INSTRUCTIONS TO FOLLOW
Reproduce the text of the records below with each "LUNRon" replaced by "LUNR" and everything else unchanged. Leave the pictures out of your answer.

[Saved entries]
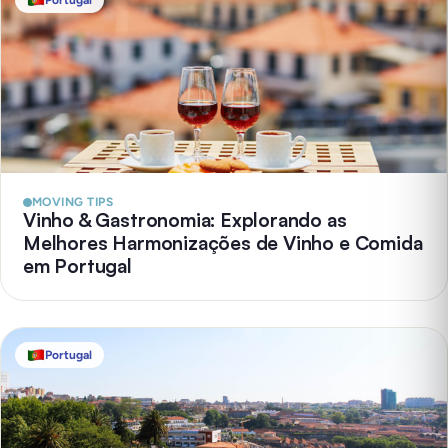
Portugal
MOVING TIPS
Vinho & Gastronomia: Explorando as
Melhores Harmonizações de Vinho e Comida
em Portugal
Portugal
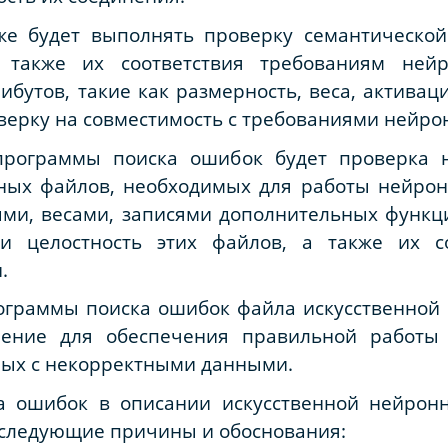
же будет выполнять проверку семантическо
 также их соответствия требованиям ней
ибутов, такие как размерность, веса, актива
верку на совместимость с требованиями нейрон
рограммы поиска ошибок будет проверка 
ных файлов, необходимых для работы нейронн
и, весами, записями дополнительных функц
и целостность этих файлов, а также их со
.
ограммы поиска ошибок файла искусственной 
ение для обеспечения правильной работы
ных с некорректными данными.
а ошибок в описании искусственной нейрон
, следующие причины и обоснования:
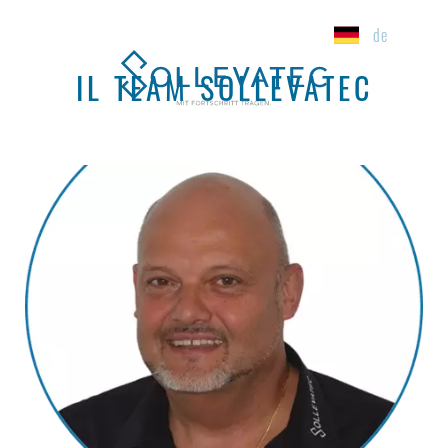
de
IL TEAM SOLLEVATEC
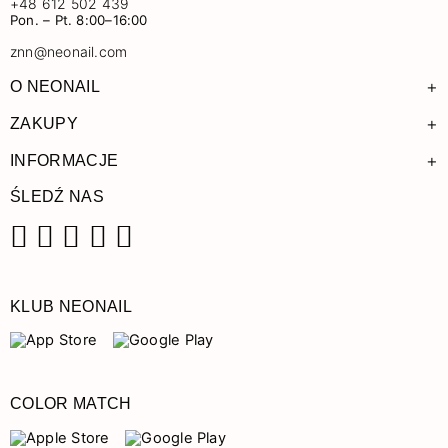
+48 612 502 439
Pon. – Pt. 8:00–16:00
znn@neonail.com
+
O NEONAIL
+
ZAKUPY
+
INFORMACJE
ŚLEDŹ NAS
Facebook
Instagram
Pinterest
YouTube
TikTok
KLUB NEONAIL
COLOR MATCH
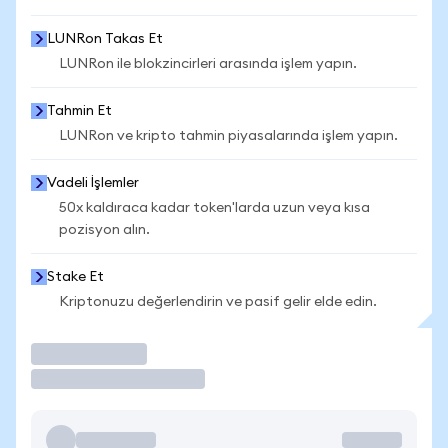
LUNRon Takas Et
LUNRon ile blokzincirleri arasında işlem yapın.
Tahmin Et
LUNRon ve kripto tahmin piyasalarında işlem yapın.
Vadeli İşlemler
50x kaldıraca kadar token'larda uzun veya kısa
pozisyon alın.
Stake Et
Kriptonuzu değerlendirin ve pasif gelir elde edin.
İşlem Yap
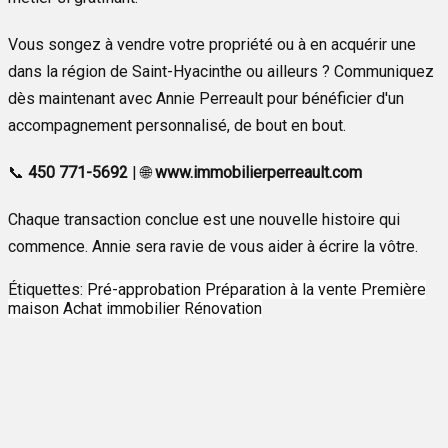
Vous songez à vendre votre propriété ou à en acquérir une
dans la région de Saint-Hyacinthe ou ailleurs ? Communiquez
dès maintenant avec Annie Perreault pour bénéficier d'un
accompagnement personnalisé, de bout en bout.
📞
450 771-5692
| 🌐
www.immobilierperreault.com
Chaque transaction conclue est une nouvelle histoire qui
commence. Annie sera ravie de vous aider à écrire la vôtre.
Étiquettes:
Pré-approbation
Préparation à la vente
Première
maison
Achat immobilier
Rénovation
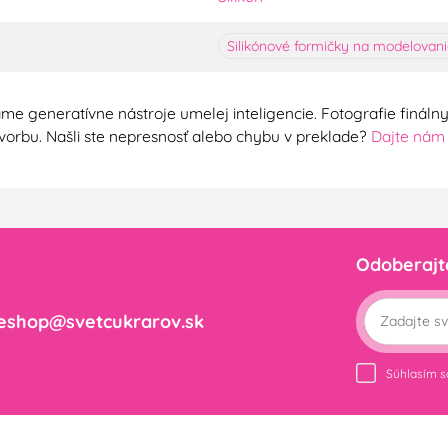
Silikónové formičky na modelovan
me generatívne nástroje umelej inteligencie. Fotografie finál
ú tvorbu. Našli ste nepresnosť alebo chybu v preklade?
Dajte nám
Odoberajt
eshop@svetcukrarov.sk
Súhlasím 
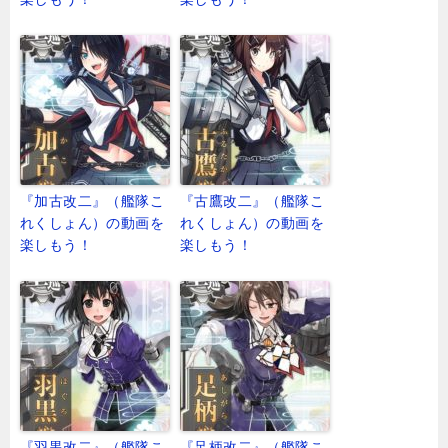
『加古改二』（艦隊こ
『古鷹改二』（艦隊こ
れくしょん）の動画を
れくしょん）の動画を
楽しもう！
楽しもう！
『羽黒改二』（艦隊こ
『足柄改二』（艦隊こ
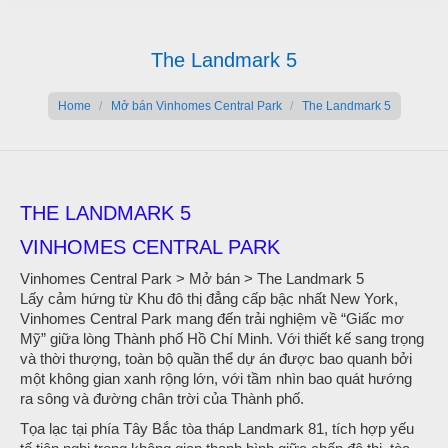
The Landmark 5
You are here:
Home
Mở bán Vinhomes Central Park
The Landmark 5
THE LANDMARK 5
VINHOMES CENTRAL PARK
Vinhomes Central Park > Mở bán > The Landmark 5
Lấy cảm hứng từ Khu đô thị đẳng cấp bậc nhất New York,
Vinhomes Central Park mang đến trải nghiệm về “Giấc mơ
Mỹ” giữa lòng Thành phố Hồ Chí Minh. Với thiết kế sang trọng
và thời thượng, toàn bộ quần thể dự án được bao quanh bởi
một không gian xanh rộng lớn, với tầm nhìn bao quát hướng
ra sông và đường chân trời của Thành phố.
Tọa lạc tại phía Tây Bắc tòa tháp Landmark 81, tích hợp yếu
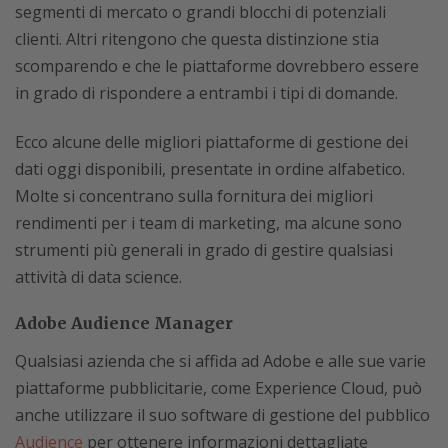
segmenti di mercato o grandi blocchi di potenziali
clienti. Altri ritengono che questa distinzione stia
scomparendo e che le piattaforme dovrebbero essere
in grado di rispondere a entrambi i tipi di domande.
Ecco alcune delle migliori piattaforme di gestione dei
dati oggi disponibili, presentate in ordine alfabetico.
Molte si concentrano sulla fornitura dei migliori
rendimenti per i team di marketing, ma alcune sono
strumenti più generali in grado di gestire qualsiasi
attività di data science.
Adobe Audience Manager
Qualsiasi azienda che si affida ad Adobe e alle sue varie
piattaforme pubblicitarie, come Experience Cloud, può
anche utilizzare il suo software di gestione del pubblico
Audience
per ottenere informazioni dettagliate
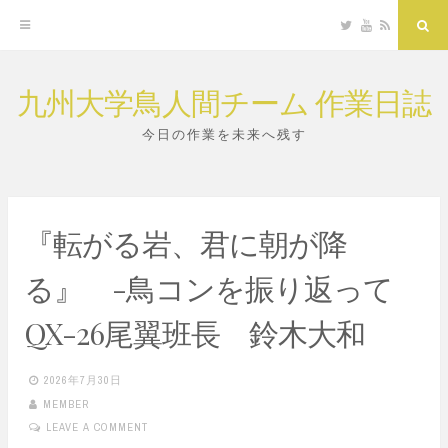
Twitter
YouTube
RSS
Sea
九州大学鳥人間チーム 作業日誌
Skip
to
今日の作業を未来へ残す
content
『転がる岩、君に朝が降
る』 -鳥コンを振り返って
QX-26尾翼班長 鈴木大和
2026年7月30日
MEMBER
LEAVE A COMMENT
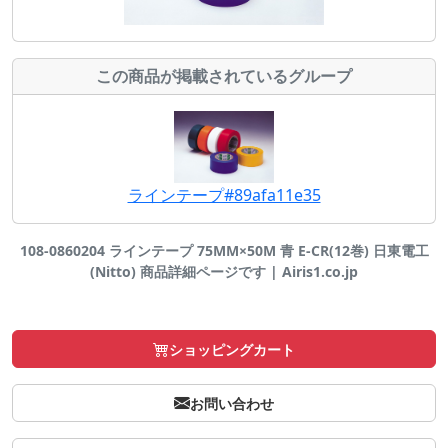
この商品が掲載されているグループ
ラインテープ#89afa11e35
108-0860204 ラインテープ 75MM×50M 青 E-CR(12巻) 日東電工
(Nitto) 商品詳細ページです | Airis1.co.jp
ショッピングカート
お問い合わせ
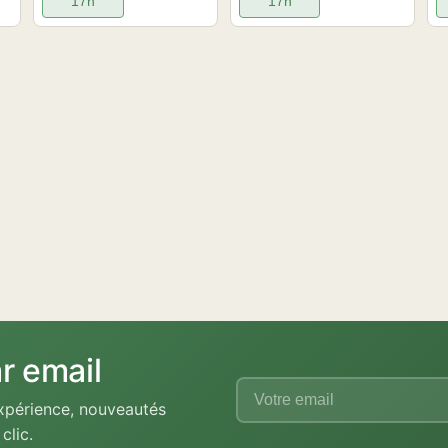
17h
17h
r email
'expérience, nouveautés
clic.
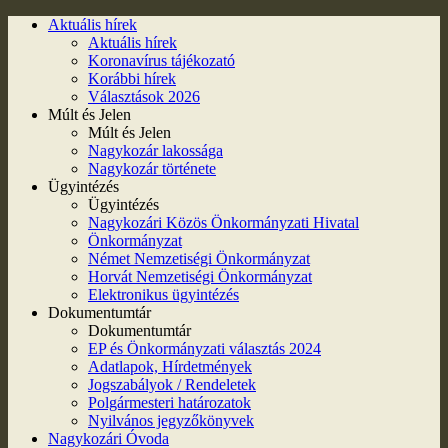
Aktuális hírek
Aktuális hírek
Koronavírus tájékozató
Korábbi hírek
Választások 2026
Múlt és Jelen
Múlt és Jelen
Nagykozár lakossága
Nagykozár története
Ügyintézés
Ügyintézés
Nagykozári Közös Önkormányzati Hivatal
Önkormányzat
Német Nemzetiségi Önkormányzat
Horvát Nemzetiségi Önkormányzat
Elektronikus ügyintézés
Dokumentumtár
Dokumentumtár
EP és Önkormányzati választás 2024
Adatlapok, Hírdetmények
Jogszabályok / Rendeletek
Polgármesteri határozatok
Nyilvános jegyzőkönyvek
Nagykozári Óvoda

TASK RESPONSE
Portugal
MOVING TIPS
Vinho & Gastronomia: Explorando as
Melhores Harmonizações de Vinho e Comida
em Portugal
Portugal
же будет выполнять проверку семантическо
 также их соответствия требованиям ней
ибутов, такие как размерность, веса, актива
верку на совместимость с требованиями нейрон
рограммы поиска ошибок будет проверка 
ных файлов, необходимых для работы нейронн
и, весами, записями дополнительных функц
и целостность этих файлов, а также их со
.
ограммы поиска ошибок файла искусственной 
ение для обеспечения правильной работы
ных с некорректными данными.
а ошибок в описании искусственной нейрон
, следующие причины и обоснования:
de
IL TEAM SOLLEVATEC
+48 612 502 439
Pon. – Pt. 8:00–16:00
znn@neonail.com
+
O NEONAIL
+
ZAKUPY
+
INFORMACJE
ŚLEDŹ NAS
Facebook
Instagram
Pinterest
YouTube
TikTok
KLUB NEONAIL
COLOR MATCH
LUNR Takas Et
LUNR ile blokzincirleri arasında işlem yapın.
Tahmin Et
LUNR ve kripto tahmin piyasalarında işlem yapın.
Vadeli İşlemler
50x kaldıraca kadar token'larda uzun veya kısa
pozisyon alın.
Stake Et
Kriptonuzu değerlendirin ve pasif gelir elde edin.
İşlem Yap
Vous songez à vendre votre propriété ou à en acquérir une
dans la région de Saint-Hyacinthe ou ailleurs ? Communiquez
dès maintenant avec Annie Perreault pour bénéficier d'un
accompagnement personnalisé, de bout en bout.
📞
450 771-5692
| 🌐
www.immobilierperreault.com
Chaque transaction conclue est une nouvelle histoire qui
commence. Annie sera ravie de vous aider à écrire la vôtre.
Étiquettes:
Pré-approbation
Préparation à la vente
Première
maison
Achat immobilier
Rénovation
Silikónové formičky na modelovan
me generatívne nástroje umelej inteligencie. Fotografie finál
ú tvorbu. Našli ste nepresnosť alebo chybu v preklade?
Dajte nám
Odoberajt
eshop@svetcukrarov.sk
Súhlasím 
『加古改二』（艦隊こ
『古鷹改二』（艦隊こ
れくしょん）の動画を
れくしょん）の動画を
楽しもう！
楽しもう！
『羽黒改二』（艦隊こ
『足柄改二』（艦隊こ
The Landmark 5
You are here:
Home
Mở bán Vinhomes Central Park
The Landmark 5
THE LANDMARK 5
VINHOMES CENTRAL PARK
Vinhomes Central Park > Mở bán > The Landmark 5
Lấy cảm hứng từ Khu đô thị đẳng cấp bậc nhất New York,
Vinhomes Central Park mang đến trải nghiệm về “Giấc mơ
Mỹ” giữa lòng Thành phố Hồ Chí Minh. Với thiết kế sang trọng
và thời thượng, toàn bộ quần thể dự án được bao quanh bởi
một không gian xanh rộng lớn, với tầm nhìn bao quát hướng
ra sông và đường chân trời của Thành phố.
Tọa lạc tại phía Tây Bắc tòa tháp Landmark 81, tích hợp yếu
segmenti di mercato o grandi blocchi di potenziali
clienti. Altri ritengono che questa distinzione stia
scomparendo e che le piattaforme dovrebbero essere
in grado di rispondere a entrambi i tipi di domande.
Ecco alcune delle migliori piattaforme di gestione dei
dati oggi disponibili, presentate in ordine alfabetico.
Molte si concentrano sulla fornitura dei migliori
rendimenti per i team di marketing, ma alcune sono
strumenti più generali in grado di gestire qualsiasi
attività di data science.
Adobe Audience Manager
Qualsiasi azienda che si affida ad Adobe e alle sue varie
piattaforme pubblicitarie, come Experience Cloud, può
anche utilizzare il suo software di gestione del pubblico
Audience
per ottenere informazioni dettagliate
Twitter
YouTube
RSS
Sea
九州大学鳥人間チーム 作業日誌
Skip
to
今日の作業を未来へ残す
content
『転がる岩、君に朝が降
る』 -鳥コンを振り返って
QX-26尾翼班長 鈴木大和
2026年7月30日
MEMBER
LEAVE A COMMENT
この商品が掲載されているグループ
ラインテープ#89afa11e35
108-0860204 ラインテープ 75MM×50M 青 E-CR(12巻) 日東電工
(Nitto) 商品詳細ページです | Airis1.co.jp
ショッピングカート
お問い合わせ
17h
17h
r email
'expérience, nouveautés
clic.
Aktuális hírek
Aktuális hírek
Koronavírus tájékozató
Korábbi hírek
Választások 2026
Múlt és Jelen
Múlt és Jelen
Nagykozár lakossága
Nagykozár története
Ügyintézés
Ügyintézés
Nagykozári Közös Önkormányzati Hivatal
Önkormányzat
Német Nemzetiségi Önkormányzat
Horvát Nemzetiségi Önkormányzat
Elektronikus ügyintézés
Dokumentumtár
Dokumentumtár
EP és Önkormányzati választás 2024
Adatlapok, Hírdetmények
Jogszabályok / Rendeletek
Polgármesteri határozatok
Nyilvános jegyzőkönyvek
Nagykozári Óvoda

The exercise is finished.